[INFORMATION Boundary: Start]
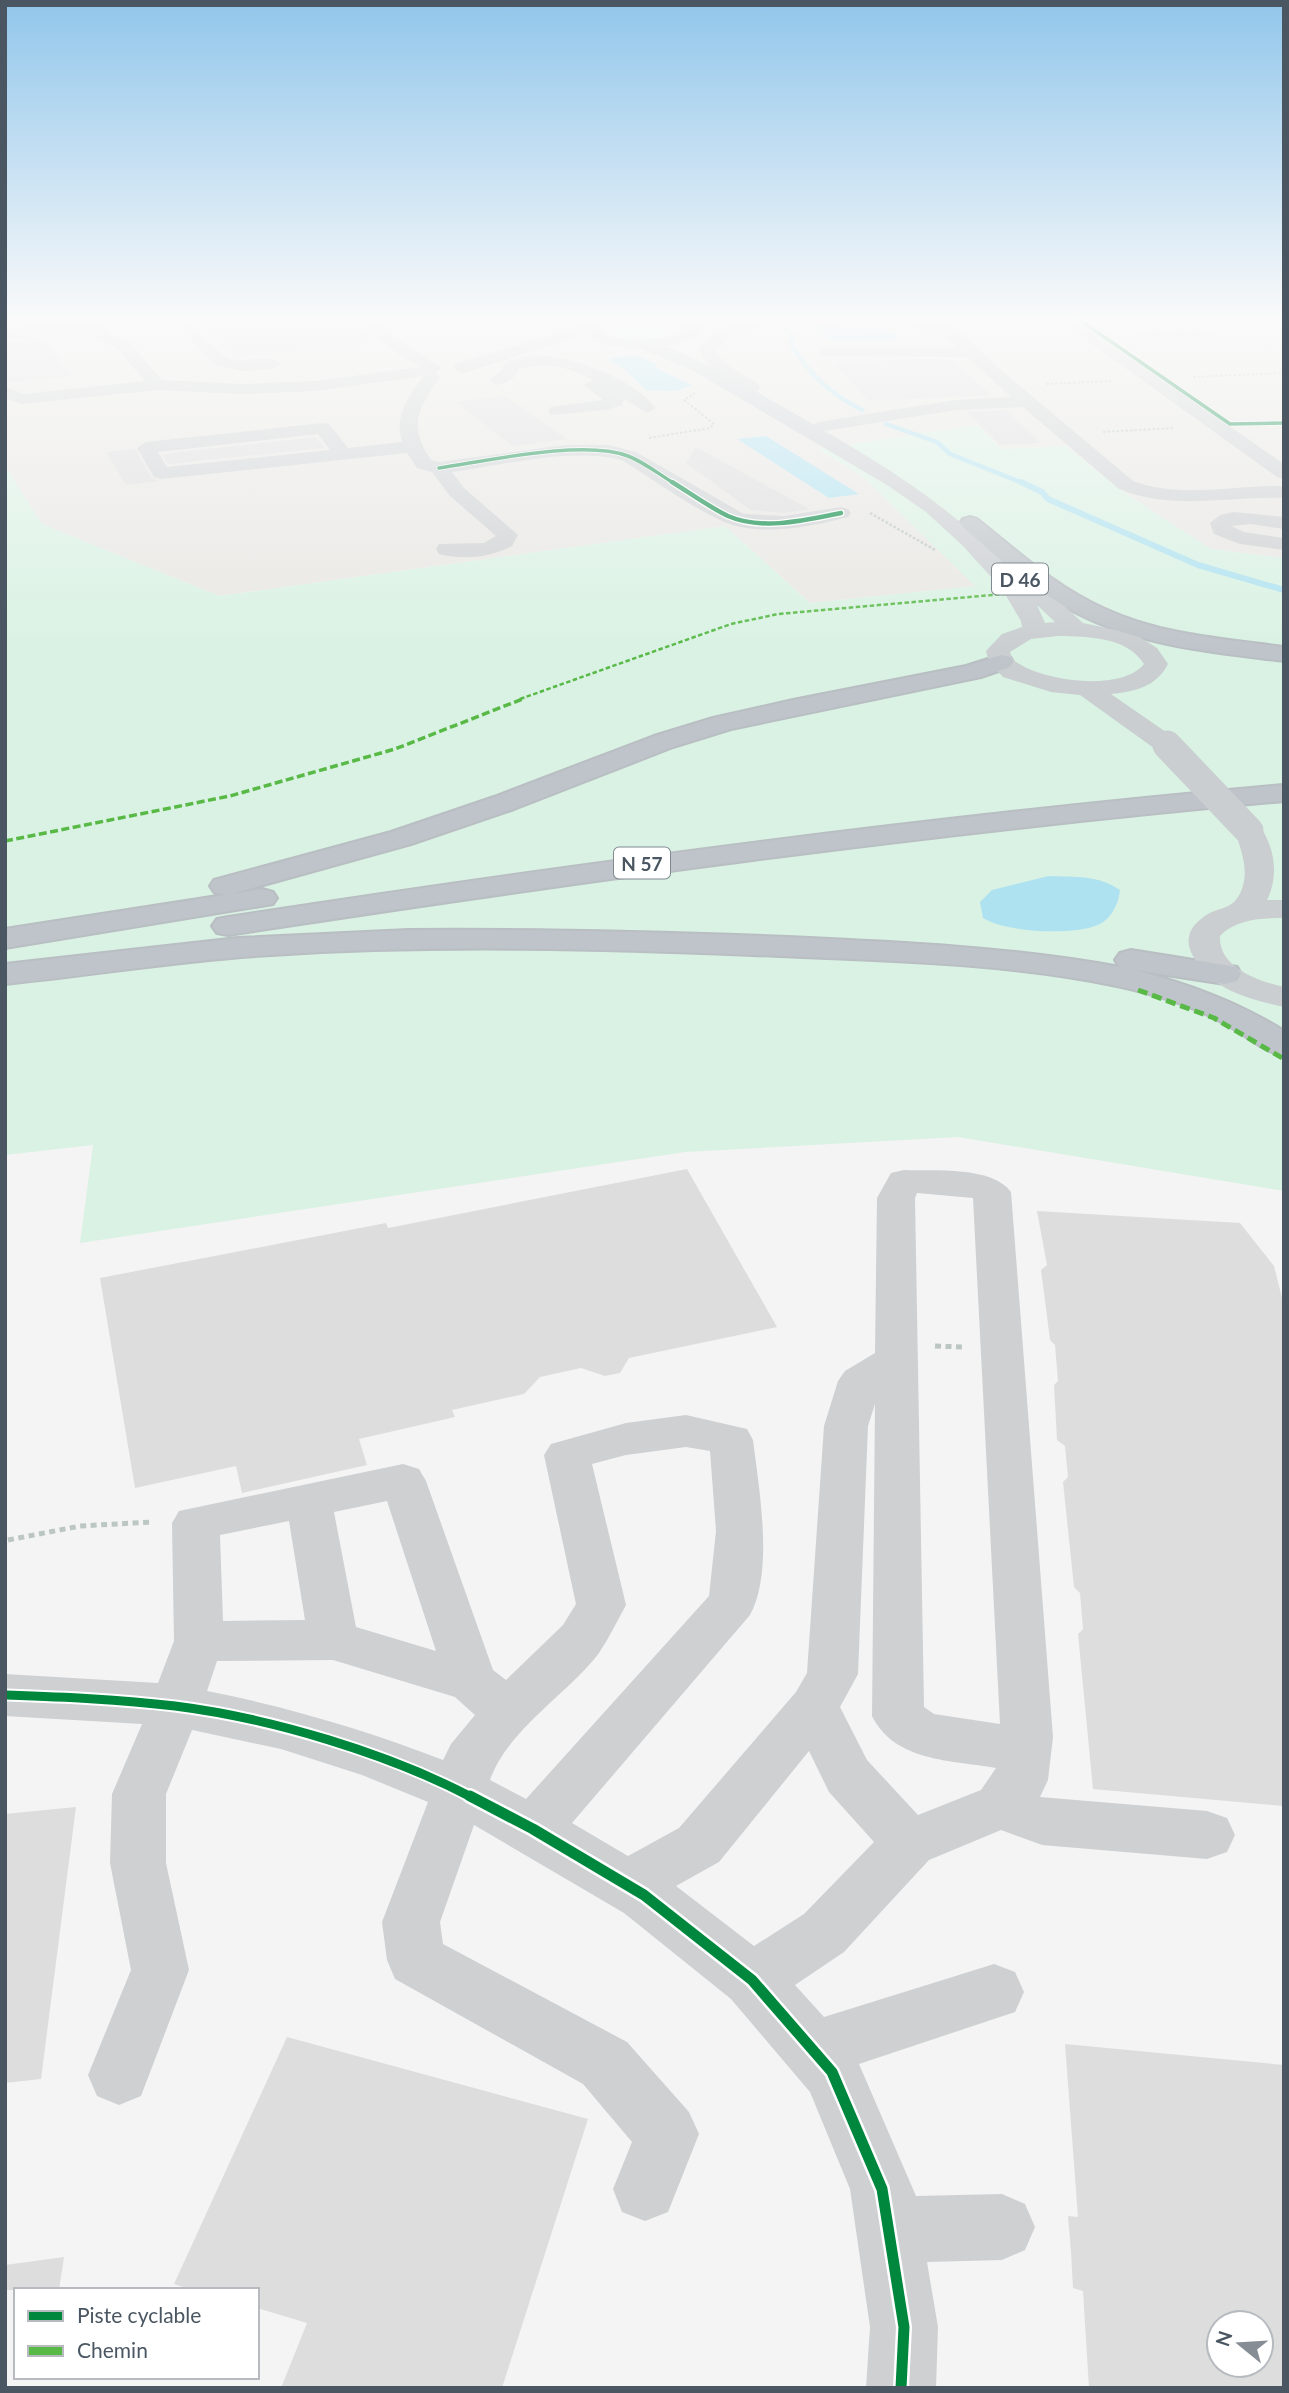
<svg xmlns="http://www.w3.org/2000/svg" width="1289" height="2393" viewBox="0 0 1289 2393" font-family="Lato,sans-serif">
<rect width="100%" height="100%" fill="#f4f4f4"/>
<path fill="#e8e7e3" d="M68 316H1284V558L1211 549 1123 492 1066 446 1002 449 977 425 819 450 862 476 976 586 810 603 725 526 219 596 42 524 5 466V323Z"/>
<path fill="#d9f2e3" d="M616 322 672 325 678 331C660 343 616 345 599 330Z
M977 425 1002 449 1066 446 1123 492 1211 549 1284 558V1191L958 1137 685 1152 80 1243 93 1145 5 1155V466L42 524 219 596 725 526 810 603 975 586 862 476 818 449Z"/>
<path fill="#aee2f0" d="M810 325 884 329 902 338 889 341H831Z
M637 356 655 363 658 369 692 385 676 391 646 390 625 370 608 360 616 357Z
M766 436 859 494 829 498 737 439Z
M1049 876C1074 877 1099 875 1120 890 1118 907 1109 923 1092 927 1065 935 1006 932 983 918L980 902 992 890Z"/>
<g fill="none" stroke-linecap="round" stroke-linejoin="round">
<path stroke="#aee2f0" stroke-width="4.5" d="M783 328 793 336 790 342C807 373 830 394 862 410
M886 424 937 442 950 454 1025 484"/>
<path stroke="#aee2f0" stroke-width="6" d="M1021 482 1042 492 1048 499 1198 565 1284 590"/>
</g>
<path fill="#ddddde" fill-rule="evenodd" d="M193 316H345L378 342 234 357Z
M45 338 72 376 5 383V342Z
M914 359 951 360 991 395 869 401 834 363Z
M505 396 567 439 513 446 456 402Z
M1005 410 1041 443 1000 445 967 412Z
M315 437 325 448 168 464 162 454Z
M696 447 809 509 784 513 751 510 686 463Z
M135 449 152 478 159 481 126 485 106 452Z
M687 1169 777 1327 629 1358 620 1373 605 1376 581 1368 540 1377 524 1394 452 1410 455 1417 359 1439 367 1465 242 1493 236 1466 135 1488 100 1278 386 1223 388 1228Z
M1037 1211 1240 1223 1274 1266 1284 1306V1806L1093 1789 1078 1634 1083 1629 1080 1593 1074 1587 1063 1482 1068 1477 1065 1446 1057 1440 1054 1385 1058 1381 1055 1345 1050 1340 1041 1270 1047 1265Z
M76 1807 41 2079 5 2083V1814Z
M287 2037 588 2119 502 2388H281L307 2323 257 2308V2290H193L174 2284Z
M1065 2044 1284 2065V2388H1089L1083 2291 1073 2288 1071 2252 1068 2216 1078 2217ZM1219 2323H1261V2365H1219Z
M64 2257 59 2290H5V2265Z"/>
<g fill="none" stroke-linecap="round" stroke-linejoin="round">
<g stroke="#b9bec3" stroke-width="4">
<path id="highway" d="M970 517 977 519C1017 551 1057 588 1105 609 1161 635 1224 639 1284 647V661C1218 653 1150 647 1089 619 1042 598 1002 561 963 527L960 523 963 519Z
M1001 655 1010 657 1013 662 1010 667 981 677 731 729 673 747 514 809 411 844 231 894 262 889 273 892 277 898 273 904 5 948V929L224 895 214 892 210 886 214 880 391 832 494 797 654 736 713 718 793 700 966 666Z
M1284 785V801C930 833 579 881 228 935L217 933 212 926 217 919 228 917C579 863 930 816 1284 785Z
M408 930C535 929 662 932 788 937 900 942 1010 947 1120 967L1115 960 1120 953 1131 950 1237 967 1241 974 1237 981 1225 984 1134 970C1188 984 1236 1001 1284 1031V1056C1262 1051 1246 1035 1227 1025 1194 1006 1154 994 1117 986 1006 963 892 961 779 956 610 949 440 944 271 955 182 960 94 975 5 984V964L238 938Z"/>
</g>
<path stroke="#bcc7c4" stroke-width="2" stroke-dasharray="2.5 2" stroke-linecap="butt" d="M1215 316 1250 325
M1132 336 1245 332 1250 325H1259
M1193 377 1284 373
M1046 384 1111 381
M1260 423 1284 422
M1103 432 1175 428
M649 438 710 428 714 424 684 400 695 393"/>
<path stroke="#bcc7c4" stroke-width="2.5" stroke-dasharray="2.5 2" stroke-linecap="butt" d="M870 513 935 550"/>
<path stroke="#bcc7c4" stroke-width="5" stroke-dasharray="6 4.5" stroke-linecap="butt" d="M935 1346 962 1347
M8 1540 80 1526 153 1522"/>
<path fill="#ced0d2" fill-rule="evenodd" d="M168 316H184C195 326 216 353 228 358 244 365 270 352 281 364L273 369 242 371 215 365Z
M352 316H369L410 348 442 368 435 373 440 377C419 408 407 425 431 460L439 462 565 445H608L636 452 744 514 784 516 841 507 848 509 851 513 848 517C809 527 758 538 720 520 686 504 654 480 622 460 569 447 506 465 452 472L464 488 518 535 512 546C489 558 464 560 439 554L436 549 439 544 484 543 496 536 450 496 432 472 417 468 407 453 161 479 154 477 137 448 146 442 323 423 329 424 348 448 402 442C394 416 408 396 424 376L315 391 242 394 157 390 22 404 5 398V387L24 394 145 381 116 347 100 342 89 332 5 339V329L91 322 104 327 112 336 128 341 162 380 242 384 315 381 420 367 398 354ZM318 434 330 450 167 467 158 452Z
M816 316 814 320 809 322C776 325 741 325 715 350L724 363 757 383 760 387 757 391C737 396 705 367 699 349 726 314 776 316 816 316Z
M837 316H888L923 320V316H936L953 326 1001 370 1133 481C1181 499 1234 485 1284 486V498C1228 496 1173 511 1119 489L1023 407 955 410 819 432 813 431 810 427 819 422 955 400 1011 397 967 357 821 356 819 353 821 350 827 348 957 347C932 323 878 324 845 321Z
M1053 316H1071L1284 464V479L1277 477Z
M592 323 597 325 600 328 597 331 467 372 461 373 453 368 455 364Z
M530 355C569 354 631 377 656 408L647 413 624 399 622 405 606 410 551 415 548 411 551 407 603 400 584 385 593 380C568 367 546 361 519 369 514 379 507 383 497 385L489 380 501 371 506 362Z
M1234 512 1284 517V529L1251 524 1231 526 1244 532 1284 538V550L1240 544 1214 534 1210 523 1220 515Z
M904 1170C934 1171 993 1166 1011 1192L1053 1737 1048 1780 1040 1797 1207 1811 1227 1818 1235 1835 1227 1852 1207 1859 1042 1845 1001 1830 929 1860 844 1952 795 1985 824 2017 994 1964 1015 1972 1024 1992 1015 2012 859 2064 916 2196 1002 2194 1025 2204 1035 2227 1025 2250 1002 2260 927 2262 938 2327 936 2388H866L870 2327 850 2189 810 2092 731 1999 624 1913 474 1825 440 1922 443 1944 627 2042 689 2112 699 2134 668 2212 645 2221 622 2212 613 2189 632 2142 583 2084 395 1979 387 1960 382 1922 428 1802 362 1775 281 1749 192 1730 166 1794V1863L189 1970 141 2096 119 2105 97 2096 88 2075 131 1970 110 1863 112 1794 142 1724 5 1716V1674L158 1683 174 1641 172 1523 179 1511 403 1464 419 1469 426 1481 493 1670 506 1680 563 1625 576 1604 544 1455 551 1444 626 1423 686 1415 747 1429 753 1440C759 1489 774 1572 750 1615L572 1823 628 1856 679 1828 796 1692 807 1673 824 1426 838 1381 845 1371 875 1353 877 1198 891 1173ZM917 1193 973 1198 1000 1724 934 1714 924 1707 915 1198ZM875 1404 872 1716C895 1762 951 1760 996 1768L981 1790 918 1815 867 1760 840 1707 858 1674 868 1426ZM686 1447 710 1451 716 1531 709 1596 526 1799 490 1780C508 1729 568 1694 599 1653 609 1638 617 1621 626 1605L592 1464 626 1455ZM387 1501 436 1651 356 1627 334 1512ZM289 1521 305 1620 223 1621 220 1535ZM333 1660 455 1697 475 1715 451 1744 443 1760C366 1730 288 1707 207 1691L217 1661ZM809 1751 829 1792 874 1842 804 1914 754 1946 676 1886 719 1862Z"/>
<path fill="#caced1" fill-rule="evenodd" d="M613 316C640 316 682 307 702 329L698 337 665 346C711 364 753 390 797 415 877 461 953 505 1014 575H1030L1083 623 1135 634 1157 648 1168 664C1157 686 1135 692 1111 694L1176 739 1180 745 1176 751 1167 753 1158 751 1080 695 1051 692 1003 677 989 662 986 651 1002 634 1022 627 1021 621 1002 589 963 546 926 512 887 485 692 370 639 348 610 346 593 340 582 331 596 319ZM633 323 677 325 686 331C663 340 622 345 600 331L605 326ZM1037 605 1055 622 1045 623ZM1058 636C1088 637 1126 636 1144 664 1121 693 1038 681 1012 659L1010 652 1031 639Z
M1249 822 1259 825C1275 847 1279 876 1267 900H1284V918C1262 918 1236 919 1220 936 1218 967 1258 981 1284 987V1007C1250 999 1210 990 1193 956 1185 942 1188 929 1201 919 1218 904 1232 914 1242 889 1249 869 1241 850 1235 831L1239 825Z"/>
<use href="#highway" fill="#bec4c9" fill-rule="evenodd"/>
<path stroke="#caced1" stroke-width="29" d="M1167 745 1249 831"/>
<path stroke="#58b947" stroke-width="2.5" stroke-dasharray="4.5 2.5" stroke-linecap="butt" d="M520 699 731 624 778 614 1015 593"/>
<path stroke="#58b947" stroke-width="3.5" stroke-dasharray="8 3.5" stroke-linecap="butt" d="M5 841 230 796 395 749 525 698"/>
<path stroke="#58b947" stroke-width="5" stroke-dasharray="10 5" stroke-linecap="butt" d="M1138 990 1214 1018 1284 1059"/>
<g stroke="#fff" stroke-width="5">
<path id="cycleway-far3" d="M1074 316 1230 424 1284 423
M439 468C487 461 584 439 628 456 644 462 660 475 675 484"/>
</g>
<g stroke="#fff" stroke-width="7">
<path id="cycleway-far2" d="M672 482C690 493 709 507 728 516 762 531 806 520 841 513"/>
</g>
<g stroke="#fff" stroke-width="13">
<path id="cycleway-far1" d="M5 1695C61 1697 118 1699 175 1706 270 1718 388 1753 473 1798"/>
</g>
<g stroke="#fff" stroke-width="16">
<path id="cycleway" d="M470 1796 533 1829 644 1895 752 1980 832 2072 882 2189 904 2327 901 2388"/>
</g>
<use href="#cycleway-far3" stroke="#00873e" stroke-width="3.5"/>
<use href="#cycleway-far2" stroke="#00873e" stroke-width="4.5"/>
<use href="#cycleway-far1" stroke="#00873e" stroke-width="9"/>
<use href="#cycleway" stroke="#00873e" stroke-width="11"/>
</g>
<linearGradient id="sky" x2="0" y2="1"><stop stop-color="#91c6eb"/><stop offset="0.49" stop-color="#fafafa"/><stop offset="1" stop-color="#fafafa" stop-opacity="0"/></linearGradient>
<rect width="1289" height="651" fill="url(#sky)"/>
<g text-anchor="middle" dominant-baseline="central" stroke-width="6" stroke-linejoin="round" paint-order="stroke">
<g fill="#fff" stroke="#808990" stroke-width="2">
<rect x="992" y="563.5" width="56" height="31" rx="5"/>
<rect x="614" y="847.5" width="56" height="31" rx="5"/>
</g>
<g font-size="19" font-weight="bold" fill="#4a5661">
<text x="1020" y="579">D 46</text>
<text x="642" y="863">N 57</text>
</g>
</g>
<rect width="1289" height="2393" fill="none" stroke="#4a5661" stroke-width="14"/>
<rect x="14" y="2288" width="245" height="91" fill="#ffffff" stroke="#b7bbc0" stroke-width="2"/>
<rect x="28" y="2311" width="35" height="10" fill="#00873e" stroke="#b7bbc0" stroke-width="2"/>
<text x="77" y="2323" font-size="21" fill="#4a5661">Piste cyclable</text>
<rect x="28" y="2346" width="35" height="10" fill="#58b947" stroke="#b7bbc0" stroke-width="2"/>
<text x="77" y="2358" font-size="21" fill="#4a5661">Chemin</text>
<g transform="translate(1240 2344) rotate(288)"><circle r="33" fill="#ffffff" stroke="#b7bbc0" stroke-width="2"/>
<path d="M0-5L12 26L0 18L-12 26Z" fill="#868d94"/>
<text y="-10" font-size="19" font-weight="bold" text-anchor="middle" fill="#4a5661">N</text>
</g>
</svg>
[INFORMATION Boundary: End]
> **EXERCISE DESCRIPTION**: Only the number should be given: the count of lines in the entries that contain the string "weight".

> **YOUR RESPONSE**: 2